Start of GIVEN DATA

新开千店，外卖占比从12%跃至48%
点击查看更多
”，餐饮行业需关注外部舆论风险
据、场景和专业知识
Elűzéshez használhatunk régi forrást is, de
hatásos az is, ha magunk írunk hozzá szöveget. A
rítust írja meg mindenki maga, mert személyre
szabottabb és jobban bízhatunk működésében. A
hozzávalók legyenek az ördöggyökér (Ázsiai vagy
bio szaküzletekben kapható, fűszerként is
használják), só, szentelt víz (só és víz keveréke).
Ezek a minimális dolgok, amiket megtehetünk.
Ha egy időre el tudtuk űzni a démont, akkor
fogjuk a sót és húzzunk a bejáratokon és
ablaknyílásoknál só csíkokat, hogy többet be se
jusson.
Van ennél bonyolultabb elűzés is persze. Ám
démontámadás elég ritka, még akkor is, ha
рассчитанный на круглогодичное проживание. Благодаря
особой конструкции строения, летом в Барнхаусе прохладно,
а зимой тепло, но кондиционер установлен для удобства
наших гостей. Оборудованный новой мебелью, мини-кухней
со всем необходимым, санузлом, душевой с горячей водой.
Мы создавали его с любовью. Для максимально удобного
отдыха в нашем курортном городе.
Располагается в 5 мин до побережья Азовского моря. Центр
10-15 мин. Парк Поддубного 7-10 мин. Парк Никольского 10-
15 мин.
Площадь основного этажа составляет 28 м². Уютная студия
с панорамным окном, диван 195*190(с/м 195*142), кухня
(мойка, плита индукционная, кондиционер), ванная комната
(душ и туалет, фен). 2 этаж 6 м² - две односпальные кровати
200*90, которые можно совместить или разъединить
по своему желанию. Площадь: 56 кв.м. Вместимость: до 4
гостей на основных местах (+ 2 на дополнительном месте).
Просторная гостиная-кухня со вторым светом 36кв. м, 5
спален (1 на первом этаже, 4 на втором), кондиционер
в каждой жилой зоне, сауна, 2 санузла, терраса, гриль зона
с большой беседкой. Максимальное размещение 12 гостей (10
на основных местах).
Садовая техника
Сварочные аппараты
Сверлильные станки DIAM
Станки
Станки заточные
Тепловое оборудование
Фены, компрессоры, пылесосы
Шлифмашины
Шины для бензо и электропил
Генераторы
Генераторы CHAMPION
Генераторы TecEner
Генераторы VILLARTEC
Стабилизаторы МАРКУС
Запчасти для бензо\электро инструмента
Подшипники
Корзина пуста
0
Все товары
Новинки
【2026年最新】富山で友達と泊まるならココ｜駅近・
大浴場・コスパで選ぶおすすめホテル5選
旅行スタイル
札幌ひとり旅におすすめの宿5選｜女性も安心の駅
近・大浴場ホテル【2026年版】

End of GIVEN DATA

▶ _YOUR ASSIGNMENT_
Where does "гостей" appear in the records above? Copy every line that has it.

▶ _EXERCISE ANSWER_
наших гостей. Оборудованный новой мебелью, мини-кухней
гостей на основных местах (+ 2 на дополнительном месте).
с большой беседкой. Максимальное размещение 12 гостей (10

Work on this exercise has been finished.